Obviously it was time to go back, but I realized then how far I had come out into the flooded woods, and I wasn’t even so sure how to start back. I learned that you can sweat standing waist deep in cool water. There is something about the thought of being snake bitten at waist level that is worse than the same thing on a foot or hand. It’s ridiculous but true, for me anyway. I turned and hopefully started back in the right direction. Everywhere it seemed there were snakes and I would move away from one only to have to change directions again because of another. You want to just start running, or whatever that would be waist deep in water, but then again you worry that that might irritate them, so slow and steady. The one thing on my mind as I pushed back through the trees was what if the snakes wanted my frogs, and I looked back, and saw a moccasin riding on the top the sack of frogs tied to my waist? Was it worth it to untie the sack and let it go? Almost, but not quite.

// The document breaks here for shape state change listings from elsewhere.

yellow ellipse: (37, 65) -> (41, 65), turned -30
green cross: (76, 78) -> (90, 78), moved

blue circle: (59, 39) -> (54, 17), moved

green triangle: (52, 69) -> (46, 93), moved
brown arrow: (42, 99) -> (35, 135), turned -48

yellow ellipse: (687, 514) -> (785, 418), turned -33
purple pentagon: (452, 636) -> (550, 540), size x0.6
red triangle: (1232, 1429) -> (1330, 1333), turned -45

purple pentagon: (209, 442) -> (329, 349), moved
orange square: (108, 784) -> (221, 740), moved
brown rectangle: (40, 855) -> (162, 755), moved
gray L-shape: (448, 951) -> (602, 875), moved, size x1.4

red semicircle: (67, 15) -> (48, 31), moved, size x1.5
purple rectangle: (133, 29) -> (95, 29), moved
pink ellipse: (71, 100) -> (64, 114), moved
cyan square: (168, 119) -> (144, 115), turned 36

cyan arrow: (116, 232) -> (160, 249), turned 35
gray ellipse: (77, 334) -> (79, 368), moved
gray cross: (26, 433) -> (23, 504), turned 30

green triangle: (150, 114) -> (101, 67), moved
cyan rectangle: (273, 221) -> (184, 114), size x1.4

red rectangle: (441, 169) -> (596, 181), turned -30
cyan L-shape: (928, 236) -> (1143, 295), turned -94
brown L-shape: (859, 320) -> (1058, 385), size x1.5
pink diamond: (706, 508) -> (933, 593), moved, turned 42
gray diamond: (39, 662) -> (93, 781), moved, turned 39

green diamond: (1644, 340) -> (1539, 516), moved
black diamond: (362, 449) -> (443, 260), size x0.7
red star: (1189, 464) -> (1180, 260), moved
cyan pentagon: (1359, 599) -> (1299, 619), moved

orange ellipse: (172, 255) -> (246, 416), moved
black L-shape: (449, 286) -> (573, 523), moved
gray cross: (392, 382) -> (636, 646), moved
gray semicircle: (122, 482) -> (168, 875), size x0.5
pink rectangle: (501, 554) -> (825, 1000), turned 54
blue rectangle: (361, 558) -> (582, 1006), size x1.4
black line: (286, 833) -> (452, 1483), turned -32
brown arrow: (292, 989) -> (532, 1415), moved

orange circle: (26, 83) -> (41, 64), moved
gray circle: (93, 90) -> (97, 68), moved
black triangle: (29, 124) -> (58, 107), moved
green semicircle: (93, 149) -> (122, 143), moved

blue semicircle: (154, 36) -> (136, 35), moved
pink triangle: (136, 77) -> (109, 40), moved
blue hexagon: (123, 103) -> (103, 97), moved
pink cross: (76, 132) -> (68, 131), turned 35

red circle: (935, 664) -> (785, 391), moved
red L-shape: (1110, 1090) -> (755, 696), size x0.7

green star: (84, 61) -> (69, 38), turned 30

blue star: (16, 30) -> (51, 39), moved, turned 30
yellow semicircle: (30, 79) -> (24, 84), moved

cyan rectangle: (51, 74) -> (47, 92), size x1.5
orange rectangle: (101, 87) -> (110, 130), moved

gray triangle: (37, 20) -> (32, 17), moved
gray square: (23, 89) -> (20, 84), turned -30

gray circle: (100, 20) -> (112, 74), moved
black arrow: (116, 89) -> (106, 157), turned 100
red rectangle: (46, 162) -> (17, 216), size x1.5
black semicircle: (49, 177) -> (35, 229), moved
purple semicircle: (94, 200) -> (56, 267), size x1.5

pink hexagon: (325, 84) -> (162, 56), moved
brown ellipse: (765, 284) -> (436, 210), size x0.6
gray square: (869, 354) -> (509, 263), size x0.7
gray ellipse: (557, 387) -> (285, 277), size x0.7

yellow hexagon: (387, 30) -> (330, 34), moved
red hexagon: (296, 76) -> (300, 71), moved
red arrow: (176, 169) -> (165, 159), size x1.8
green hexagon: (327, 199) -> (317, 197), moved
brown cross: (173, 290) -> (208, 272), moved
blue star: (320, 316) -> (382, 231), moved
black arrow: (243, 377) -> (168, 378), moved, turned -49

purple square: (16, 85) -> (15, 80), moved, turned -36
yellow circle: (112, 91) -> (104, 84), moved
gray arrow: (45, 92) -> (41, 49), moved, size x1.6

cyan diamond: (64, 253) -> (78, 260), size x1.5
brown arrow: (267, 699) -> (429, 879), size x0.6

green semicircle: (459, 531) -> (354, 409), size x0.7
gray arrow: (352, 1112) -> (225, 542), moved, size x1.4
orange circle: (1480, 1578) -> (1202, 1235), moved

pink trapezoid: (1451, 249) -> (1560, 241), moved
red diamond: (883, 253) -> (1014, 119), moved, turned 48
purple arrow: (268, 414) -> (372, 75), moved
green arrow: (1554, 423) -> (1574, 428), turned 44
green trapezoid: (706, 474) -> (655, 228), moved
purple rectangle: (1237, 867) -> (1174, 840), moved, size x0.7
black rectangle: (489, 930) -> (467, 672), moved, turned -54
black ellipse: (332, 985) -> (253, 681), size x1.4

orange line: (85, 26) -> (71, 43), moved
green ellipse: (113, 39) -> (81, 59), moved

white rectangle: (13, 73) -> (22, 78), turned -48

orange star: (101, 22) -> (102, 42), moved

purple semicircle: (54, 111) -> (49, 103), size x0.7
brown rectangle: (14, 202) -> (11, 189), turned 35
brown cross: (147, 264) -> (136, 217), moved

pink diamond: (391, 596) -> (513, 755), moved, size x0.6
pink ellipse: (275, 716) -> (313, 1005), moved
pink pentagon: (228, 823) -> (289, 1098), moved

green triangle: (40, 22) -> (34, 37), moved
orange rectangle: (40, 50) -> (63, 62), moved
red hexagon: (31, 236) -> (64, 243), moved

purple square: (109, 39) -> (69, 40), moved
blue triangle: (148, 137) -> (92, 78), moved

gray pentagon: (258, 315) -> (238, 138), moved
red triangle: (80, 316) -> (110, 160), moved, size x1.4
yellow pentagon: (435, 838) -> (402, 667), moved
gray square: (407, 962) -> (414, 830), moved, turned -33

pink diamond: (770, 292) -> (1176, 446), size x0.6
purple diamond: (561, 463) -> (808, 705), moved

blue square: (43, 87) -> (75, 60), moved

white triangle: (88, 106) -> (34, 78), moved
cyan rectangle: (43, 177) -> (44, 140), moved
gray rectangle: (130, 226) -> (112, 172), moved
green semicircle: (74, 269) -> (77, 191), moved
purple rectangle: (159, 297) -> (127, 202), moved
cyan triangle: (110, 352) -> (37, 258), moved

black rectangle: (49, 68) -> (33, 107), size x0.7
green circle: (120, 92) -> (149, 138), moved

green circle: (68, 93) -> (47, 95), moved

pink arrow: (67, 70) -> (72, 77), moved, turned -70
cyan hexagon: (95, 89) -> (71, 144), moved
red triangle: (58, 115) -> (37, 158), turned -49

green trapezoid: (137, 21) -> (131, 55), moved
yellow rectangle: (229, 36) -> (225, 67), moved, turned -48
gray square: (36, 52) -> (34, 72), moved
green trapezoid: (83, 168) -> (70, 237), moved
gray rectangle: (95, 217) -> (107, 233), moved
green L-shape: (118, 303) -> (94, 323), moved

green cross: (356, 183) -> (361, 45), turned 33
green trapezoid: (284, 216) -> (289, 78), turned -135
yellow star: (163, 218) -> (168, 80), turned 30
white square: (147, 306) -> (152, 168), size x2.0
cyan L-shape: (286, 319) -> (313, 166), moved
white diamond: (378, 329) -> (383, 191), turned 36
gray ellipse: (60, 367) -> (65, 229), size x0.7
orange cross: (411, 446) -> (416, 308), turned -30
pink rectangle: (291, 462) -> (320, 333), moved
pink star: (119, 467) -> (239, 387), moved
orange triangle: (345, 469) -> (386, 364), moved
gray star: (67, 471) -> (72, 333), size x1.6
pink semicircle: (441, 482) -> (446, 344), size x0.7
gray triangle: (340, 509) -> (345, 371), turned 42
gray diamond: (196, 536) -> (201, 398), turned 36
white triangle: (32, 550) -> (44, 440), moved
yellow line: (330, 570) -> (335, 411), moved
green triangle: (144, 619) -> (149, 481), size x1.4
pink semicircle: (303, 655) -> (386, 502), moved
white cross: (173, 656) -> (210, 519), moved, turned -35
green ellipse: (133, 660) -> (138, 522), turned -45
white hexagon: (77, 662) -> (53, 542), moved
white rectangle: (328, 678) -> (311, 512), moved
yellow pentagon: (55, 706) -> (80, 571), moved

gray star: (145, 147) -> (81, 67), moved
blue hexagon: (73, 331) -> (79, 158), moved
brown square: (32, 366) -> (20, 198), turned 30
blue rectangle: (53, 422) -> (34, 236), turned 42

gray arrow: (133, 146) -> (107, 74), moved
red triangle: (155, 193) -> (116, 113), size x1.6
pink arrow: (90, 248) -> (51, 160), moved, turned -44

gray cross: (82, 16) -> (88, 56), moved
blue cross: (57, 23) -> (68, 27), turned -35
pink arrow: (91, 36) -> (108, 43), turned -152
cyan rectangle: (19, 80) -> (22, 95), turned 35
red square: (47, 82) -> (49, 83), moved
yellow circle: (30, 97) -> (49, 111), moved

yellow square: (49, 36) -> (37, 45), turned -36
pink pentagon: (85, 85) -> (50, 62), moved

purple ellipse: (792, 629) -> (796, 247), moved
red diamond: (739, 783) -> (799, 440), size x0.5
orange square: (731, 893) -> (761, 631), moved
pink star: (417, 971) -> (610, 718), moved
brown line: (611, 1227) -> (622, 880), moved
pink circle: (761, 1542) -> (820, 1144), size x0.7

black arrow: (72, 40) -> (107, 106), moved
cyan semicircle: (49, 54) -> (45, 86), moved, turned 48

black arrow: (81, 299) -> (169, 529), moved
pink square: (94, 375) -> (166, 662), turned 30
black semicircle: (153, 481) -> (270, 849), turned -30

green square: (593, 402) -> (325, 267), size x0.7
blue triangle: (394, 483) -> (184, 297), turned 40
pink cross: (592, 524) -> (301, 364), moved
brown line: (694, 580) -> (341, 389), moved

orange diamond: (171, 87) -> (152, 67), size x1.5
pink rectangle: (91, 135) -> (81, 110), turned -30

After about six months of pushing through that water I heard the sound of a truck loading a boat on the beach, and I headed for that and found the beach a few minutes later. As I waded out of the water I remember the relief and the weakness in the knees. I still had my sack of frogs, and a renewed understanding of why it’s best to use a boat to catch frogs. I always did it that way from then on. Now, when I pass that spot 50 years later, I still look at that piece of swamp behind that beach and remember those snakes.